A search of travel logs placed Goble in the vicinity of each murder. Stonestreet offered another piece of news: Goble was expected to return from a long haul around midnight.

At 9 p.m., Goble called the dispatcher from South Boston, Va., to say he might be delayed a few days. He had been offered an opportunity to make a delivery of pine bark mulch. Stonestreet told him to forget the load and come back.

Midnight passed and Goble hadn't returned. For the next eight hours, the detectives staked out the trucking yard and watched with dismay as one semi after another rolled in with no sign of Goble. At one point, their hearts leaped when a black Peterbilt pulled in. But they quickly realized the license plates didn't match.

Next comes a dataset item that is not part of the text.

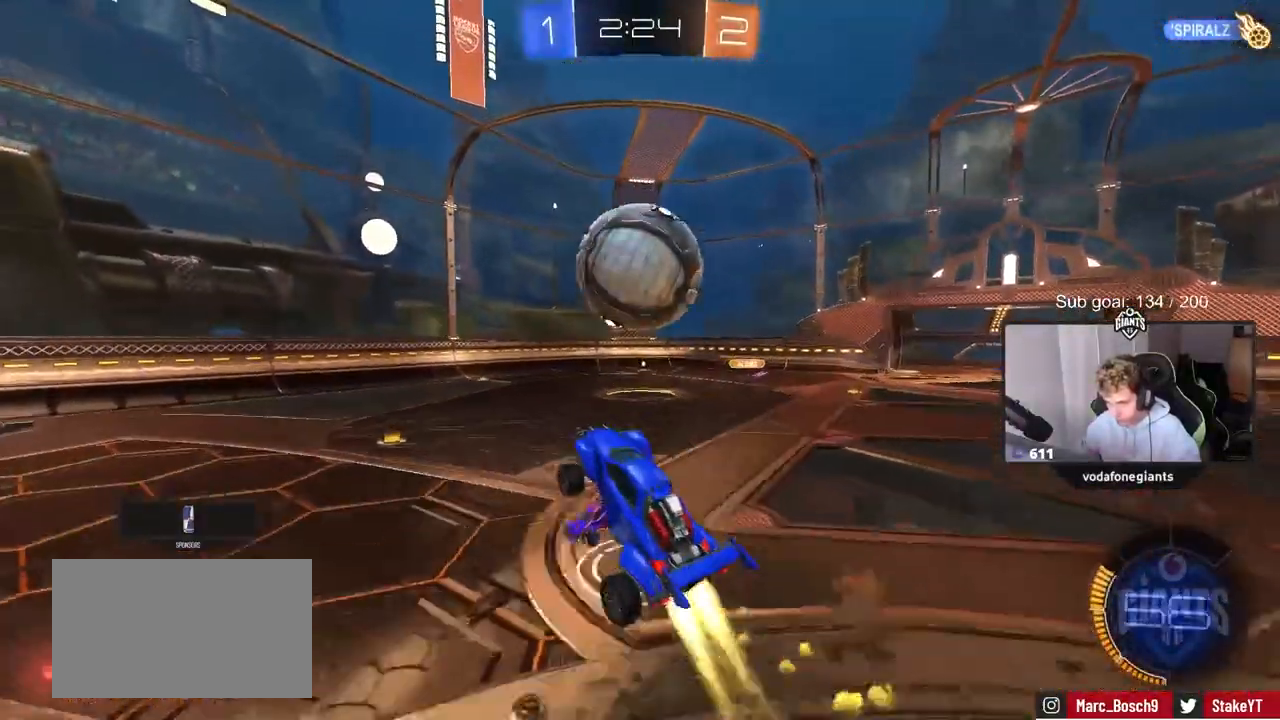
{"keys": ["a", "w"], "mouse": [], "mouse_move": "still", "events": [[50, "mouse_left", "up"], [50, "mouse_right", "up"], [100, "a", "down"], [133, "d", "up"]]}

``We didn't think he was going to show up,'' Wilson recalled.

``We were worried that he had been tipped off or that he may have committed another murder,'' Sheets added.

Finally, at 8 a.m., Goble pulled in. He would later explain that he had stopped to sleep. The massive driver left the rig and walked into the office. He was met by police and arrested. Goble did not resist. Wilson has one indelible memory of the scene - the trucker's wrists were too big to handcuff.

``They were the size of my legs,'' Wilson recalled. Police had to link several pairs of handcuffs together.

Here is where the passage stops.